::: The records

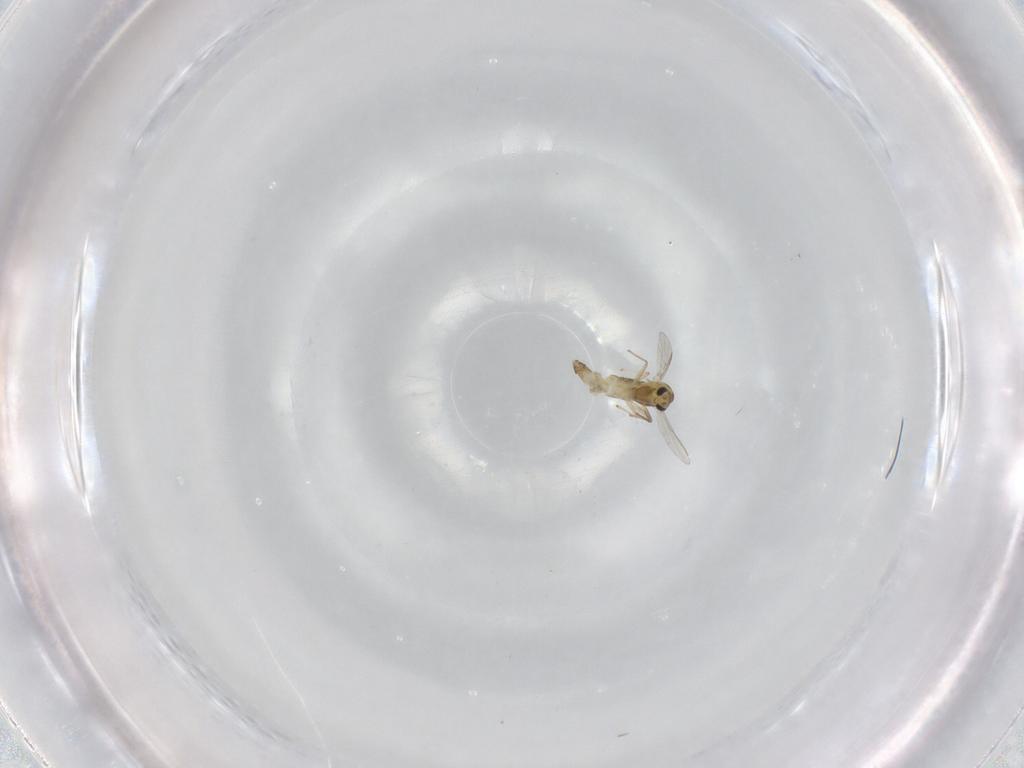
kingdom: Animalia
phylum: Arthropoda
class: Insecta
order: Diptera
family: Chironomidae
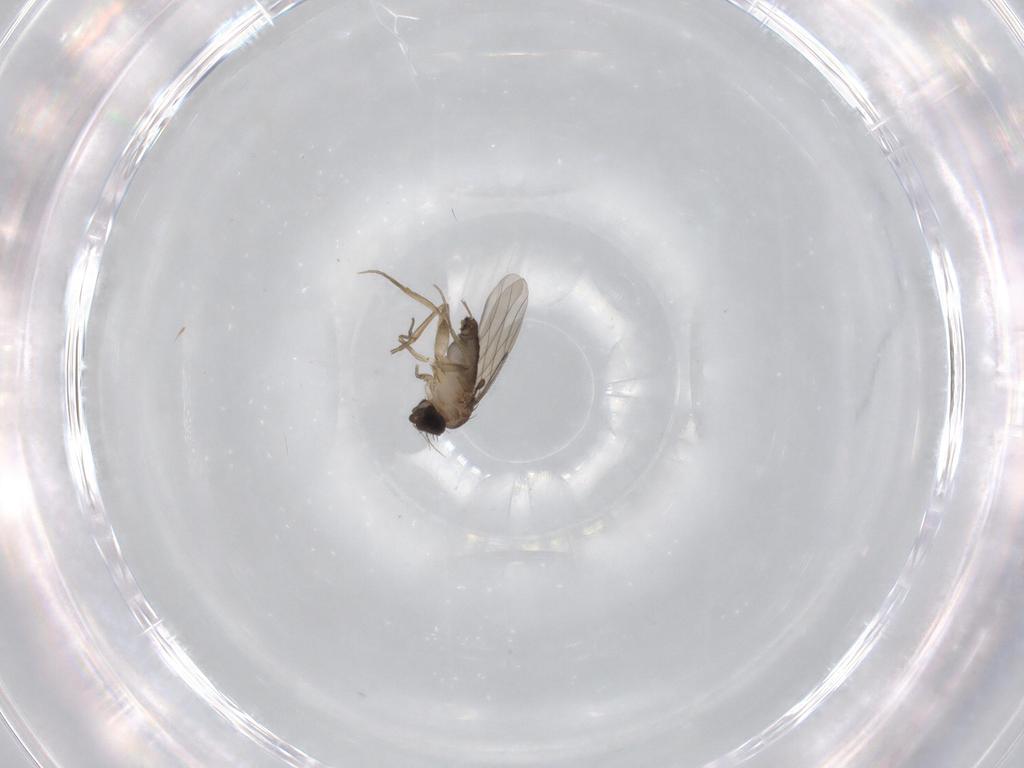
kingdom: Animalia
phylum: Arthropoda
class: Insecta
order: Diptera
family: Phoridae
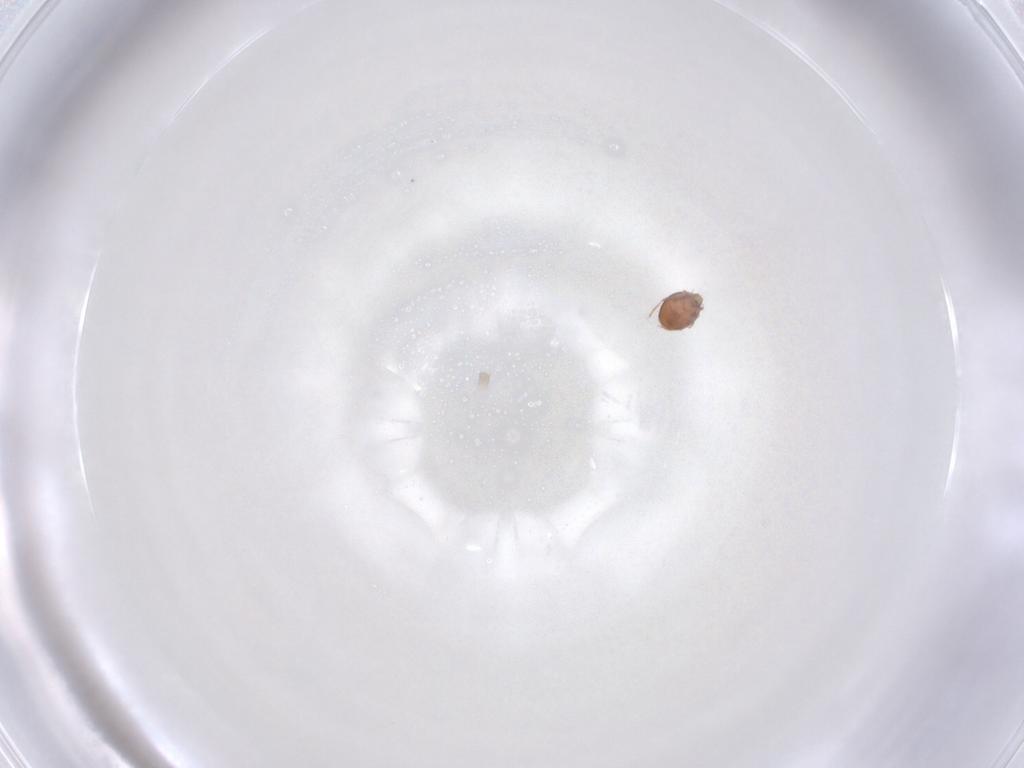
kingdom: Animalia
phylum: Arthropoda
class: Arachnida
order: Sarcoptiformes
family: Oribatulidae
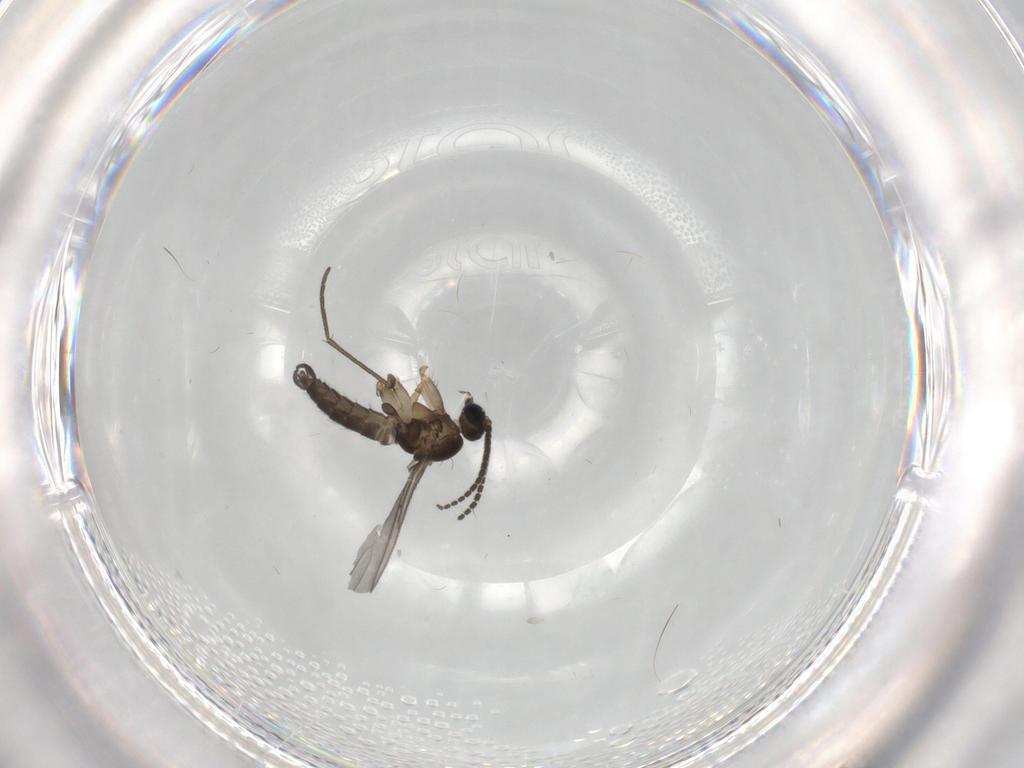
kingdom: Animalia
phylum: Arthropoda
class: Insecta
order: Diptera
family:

::::::

**What is required:**
Reproduce the taxonomy lines of all four items above word for word, leaving out the pictures.

**Completed exercise:**
kingdom: Animalia
phylum: Arthropoda
class: Insecta
order: Diptera
family: Chironomidae
kingdom: Animalia
phylum: Arthropoda
class: Insecta
order: Diptera
family: Phoridae
kingdom: Animalia
phylum: Arthropoda
class: Arachnida
order: Sarcoptiformes
family: Oribatulidae
kingdom: Animalia
phylum: Arthropoda
class: Insecta
order: Diptera
family:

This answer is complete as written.